One Level At A Time

· gtd · productivity ·

I’m writing a theoretical paper for work at the moment with some colleagues, and am having a terrible time with it. The deadline is looming up as we speak, but because I’ve been busy with other things, and the topic is huge and difficult to get to grips with, I have been making very slow progress on it. One of the colleagues I am writing it with suggested that I try tackling it using a particular technique. I don’t know if this technique has a name, but I’m fairly sure I’ve encountered an idea like it before. For whatever reason, I hadn’t thought of applying it to this paper, but it has worked like a charm.

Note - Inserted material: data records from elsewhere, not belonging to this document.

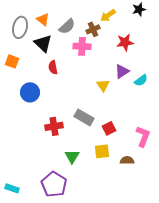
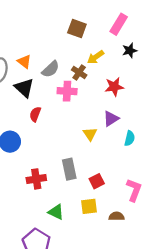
brown cross: (93, 29) -> (79, 72), turned -32
red semicircle: (53, 67) -> (35, 114), turned 32
cyan semicircle: (141, 80) -> (130, 138), moved, turned -40
gray rectangle: (84, 117) -> (69, 169), turned 48
green triangle: (72, 156) -> (56, 212), turned -35

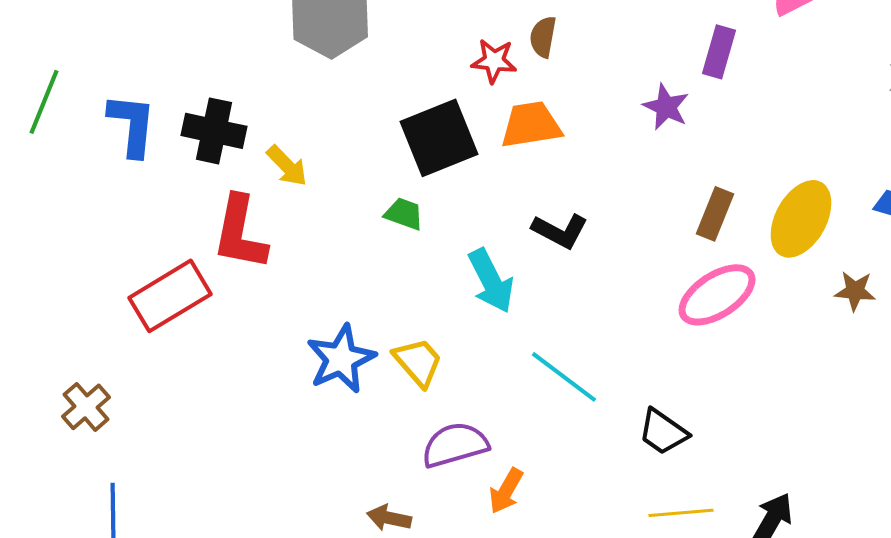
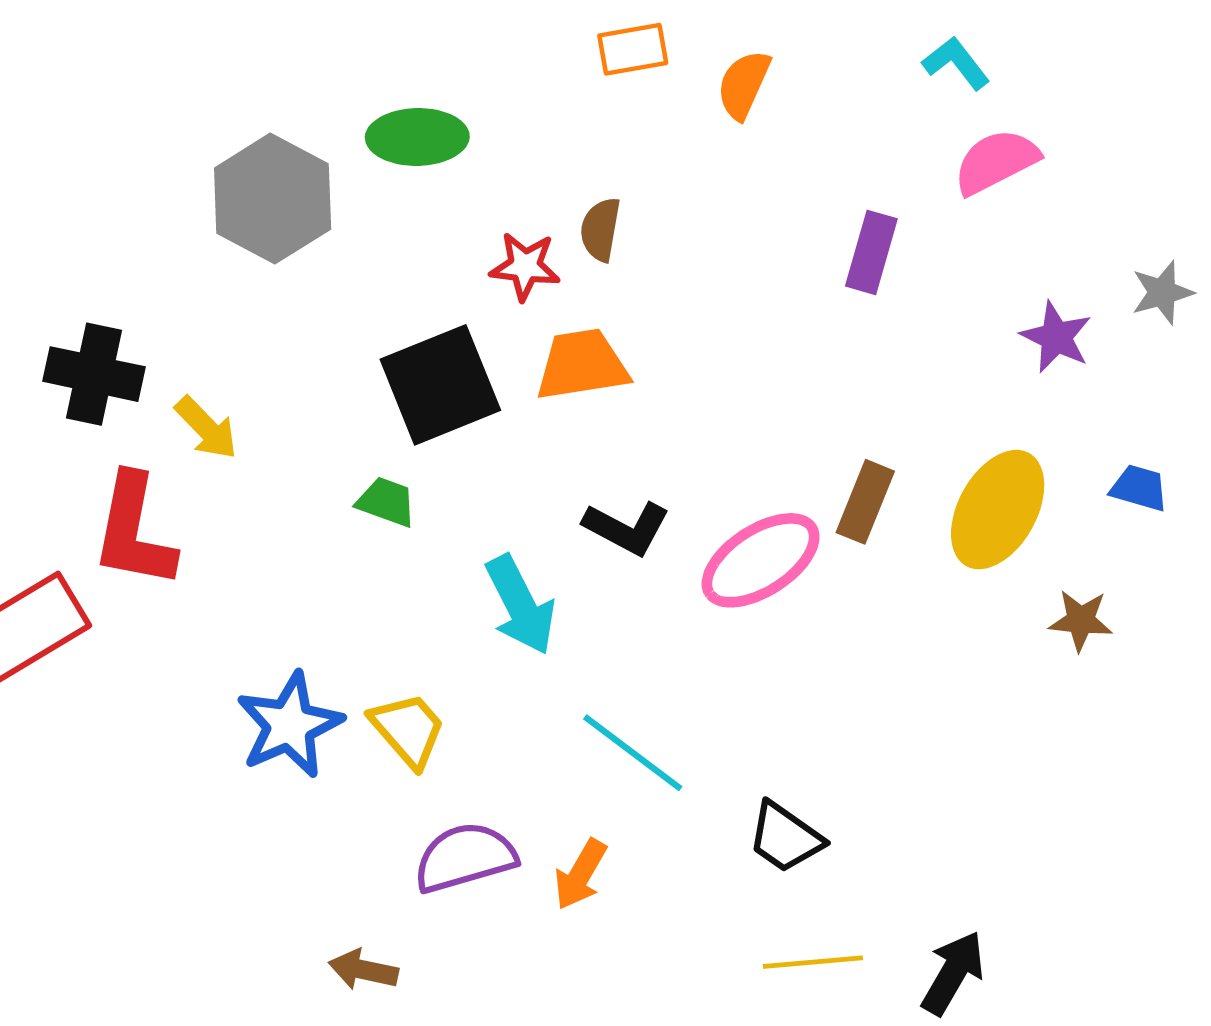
purple star: (666, 107) -> (1056, 337), moved
pink ellipse: (717, 295) -> (761, 560), moved
orange arrow: (506, 491) -> (580, 874), moved

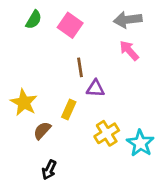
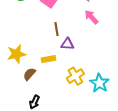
yellow star: (24, 102) -> (16, 54), turned 30
yellow rectangle: (69, 109) -> (48, 59), turned 56

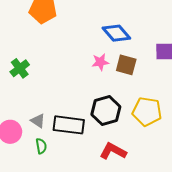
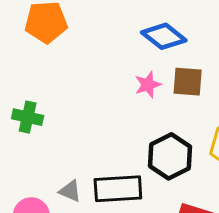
green cross: (20, 68) -> (28, 117), turned -30

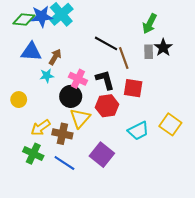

The idea is that you write down a small number of main points that you want to make in your paper: let’s say 5 points, but it could be any reasonably small number. Then you take each of those 5 points, and write down the 5 points expanding on the top level point. Finally, you take each of the second level points, and write down 5 sub-points for those. It’s not rocket science, by any means, but it worked really well for me, for two reasons:

  1. It forces you to focus on what you actually want to say at the overview level, before you get bogged down in all the interesting detail.
  2. It’s a very unintimidating way to start writing. You only have to write 5 things to start with, or 5 sentences or so. And that’s really easy. Then you focus on writing 5 sub-points for the first, and so on. At any one time, you’re just thinking about writing 5 things, so your brain doesn’t get time to think, “Help! I only have a week to write a really complex, long paper, and I have no idea what I’m going to write. Aaaargghhh!”

I don’t know if it would work for all kinds of writing, but it’s certainly worth trying if you have something relatively unstructured to write and you don’t quite know how to start it.